Those prices are nuts. There are dozens of top-notch DIY designs out there that use drivers <$100/ea, in my mind there's no reason to be spending thousands. There are diminishing returns in buying the expensive drivers. Oversights or mistakes in the design, or a bad measurement make a way bigger impact on the project than any noticeable "upgrade" from a $100 tweeter to a $500 tweeter.


----------



## lanayapiper (Oct 6, 2012)

ellisr63 said:


> EEK $6400 in drivers... Def will be out of my price range


$6,400 for drivers? That's way too expensive. But I think this will definitely give a monster sound output! Do you agree?


----------



## DrDyna (Jul 21, 2011)

lanayapiper said:


> $6,400 for drivers? That's way too expensive. But I think this will definitely give a monster sound output! Do you agree?
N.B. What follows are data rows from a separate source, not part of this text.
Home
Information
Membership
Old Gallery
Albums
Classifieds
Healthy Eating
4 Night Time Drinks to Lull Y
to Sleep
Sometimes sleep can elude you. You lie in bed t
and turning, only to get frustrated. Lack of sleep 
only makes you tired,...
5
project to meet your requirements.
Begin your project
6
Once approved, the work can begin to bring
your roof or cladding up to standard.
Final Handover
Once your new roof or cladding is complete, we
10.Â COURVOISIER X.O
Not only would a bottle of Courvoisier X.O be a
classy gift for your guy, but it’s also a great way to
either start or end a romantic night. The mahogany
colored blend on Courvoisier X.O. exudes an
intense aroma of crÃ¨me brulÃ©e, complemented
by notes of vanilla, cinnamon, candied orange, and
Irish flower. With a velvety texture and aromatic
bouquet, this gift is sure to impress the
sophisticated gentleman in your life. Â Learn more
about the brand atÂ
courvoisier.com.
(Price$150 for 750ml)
That's the diamonds. I really only include that in the list because you never really know what people might be interested in. It's something I'd probably not try to afford myself, but if Jay Leno wanted a nice pair of speakers...you never know.

The majority of Troels' designs that I think look great on paper (and I'd like to try building someday) are all right around $1000 or less. They are what I'd consider to be at the top of the price point that I'd suggest people look into building. The TQWT-II is probably at the top of my list, and possibly the OBL-11, the latter you probably shouldn't even look at unless you're single, or have a dedicated audio room.

More medium range constructions can be had, for instance, Paul Carmody's designs, like the Tarkus or the Amiga / ZX Spectrum (what I currently have for mains.) Not a lot of money, but still probably better than anything on the shelf at a big box store with a comparable price tag.


----------